Marress v. Carolina Direct Furniture, Inc.

785 S.W.2d 121, 1989 Tenn. App. LEXIS 781
CourtCourt of Appeals of Tennessee
DecidedNovember 22, 1989
StatusPublished
Cited by17 cases

This text of 785 S.W.2d 121 (Marress v. Carolina Direct Furniture, Inc.) is published on Counsel Stack Legal Research, covering Court of Appeals of Tennessee primary law. Counsel Stack provides free access to over 12 million legal documents including statutes, case law, regulations, and constitutions.

Bluebook
Marress v. Carolina Direct Furniture, Inc., 785 S.W.2d 121, 1989 Tenn. App. LEXIS 781 (Tenn. Ct. App. 1989).

Opinion

OPINION

CANTRELL, Judge.

The agent of the defendant-appellant, Carolina Direct Furniture, Inc., driving a company van, rear-ended an automobile owned and operated by the plaintiff-appel-lee, Jack Marress. At the trial, the jury-returned a verdict in favor of the plaintiff. On appeal, the defendant asserts that the trial judge admitted incompetent evidence concerning the plaintiff’s losses, improperly commented on the evidence, and throughout the trial demonstrated an obvious bias in favor of the plaintiff.

In the accident, the plaintiff suffered an injury to his back. He first saw a general practitioner who prescribed some medicine for pain and recommended that the plaintiff see an orthopedic surgeon. After trying a conservative course of treatment for approximately two months, the surgeon performed a myelogram which revealed that the plaintiff had a herniated disc. The surgeon then performed a laminectomy to remove the disc. Mr. Marress continued to experience pain for approximately three months, prompting the doctor to perform *123 another myelogram. The doctor concluded that there was no further nerve compression. Pain persisted, however, and lessened only gradually over a long period of time. According to the doctor, Mr. Mar-ress retains a permanent disability of fifteen percent to the body as a whole.

▶ _Records from a data collection_
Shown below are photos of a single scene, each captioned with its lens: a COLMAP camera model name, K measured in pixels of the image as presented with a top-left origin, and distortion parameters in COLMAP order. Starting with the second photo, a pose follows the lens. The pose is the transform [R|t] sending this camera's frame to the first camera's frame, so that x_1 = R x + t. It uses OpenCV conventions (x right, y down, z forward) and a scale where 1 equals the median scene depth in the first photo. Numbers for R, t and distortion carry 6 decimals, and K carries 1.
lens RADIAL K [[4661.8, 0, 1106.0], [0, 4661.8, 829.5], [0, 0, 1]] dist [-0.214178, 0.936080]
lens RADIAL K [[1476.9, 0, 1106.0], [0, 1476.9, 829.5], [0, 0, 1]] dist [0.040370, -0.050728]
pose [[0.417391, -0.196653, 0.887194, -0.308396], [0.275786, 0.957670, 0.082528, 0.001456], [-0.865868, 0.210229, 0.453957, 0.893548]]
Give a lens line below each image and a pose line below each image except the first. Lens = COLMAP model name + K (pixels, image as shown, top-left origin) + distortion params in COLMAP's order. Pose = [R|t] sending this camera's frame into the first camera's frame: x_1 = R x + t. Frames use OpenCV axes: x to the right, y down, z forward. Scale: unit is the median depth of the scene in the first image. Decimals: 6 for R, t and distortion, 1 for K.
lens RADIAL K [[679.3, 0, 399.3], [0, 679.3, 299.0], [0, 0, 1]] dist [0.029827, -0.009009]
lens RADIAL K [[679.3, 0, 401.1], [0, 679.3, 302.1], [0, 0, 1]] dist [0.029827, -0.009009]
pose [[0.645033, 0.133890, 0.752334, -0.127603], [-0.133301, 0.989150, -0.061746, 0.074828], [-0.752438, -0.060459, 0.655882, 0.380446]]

▶ _What the task asks_
Return the full court opinion text on Marress v. Carolina Direct Furniture, Inc. from above, word for word and unchanged.

▶ _Completed task_
Marress v. Carolina Direct Furniture, Inc.

785 S.W.2d 121, 1989 Tenn. App. LEXIS 781
CourtCourt of Appeals of Tennessee
DecidedNovember 22, 1989
StatusPublished
Cited by17 cases

This text of 785 S.W.2d 121 (Marress v. Carolina Direct Furniture, Inc.) is published on Counsel Stack Legal Research, covering Court of Appeals of Tennessee primary law. Counsel Stack provides free access to over 12 million legal documents including statutes, case law, regulations, and constitutions.

Bluebook
Marress v. Carolina Direct Furniture, Inc., 785 S.W.2d 121, 1989 Tenn. App. LEXIS 781 (Tenn. Ct. App. 1989).

Opinion

OPINION

CANTRELL, Judge.

The agent of the defendant-appellant, Carolina Direct Furniture, Inc., driving a company van, rear-ended an automobile owned and operated by the plaintiff-appel-lee, Jack Marress. At the trial, the jury-returned a verdict in favor of the plaintiff. On appeal, the defendant asserts that the trial judge admitted incompetent evidence concerning the plaintiff’s losses, improperly commented on the evidence, and throughout the trial demonstrated an obvious bias in favor of the plaintiff.

In the accident, the plaintiff suffered an injury to his back. He first saw a general practitioner who prescribed some medicine for pain and recommended that the plaintiff see an orthopedic surgeon. After trying a conservative course of treatment for approximately two months, the surgeon performed a myelogram which revealed that the plaintiff had a herniated disc. The surgeon then performed a laminectomy to remove the disc. Mr. Marress continued to experience pain for approximately three months, prompting the doctor to perform *123 another myelogram. The doctor concluded that there was no further nerve compression. Pain persisted, however, and lessened only gradually over a long period of time. According to the doctor, Mr. Mar-ress retains a permanent disability of fifteen percent to the body as a whole.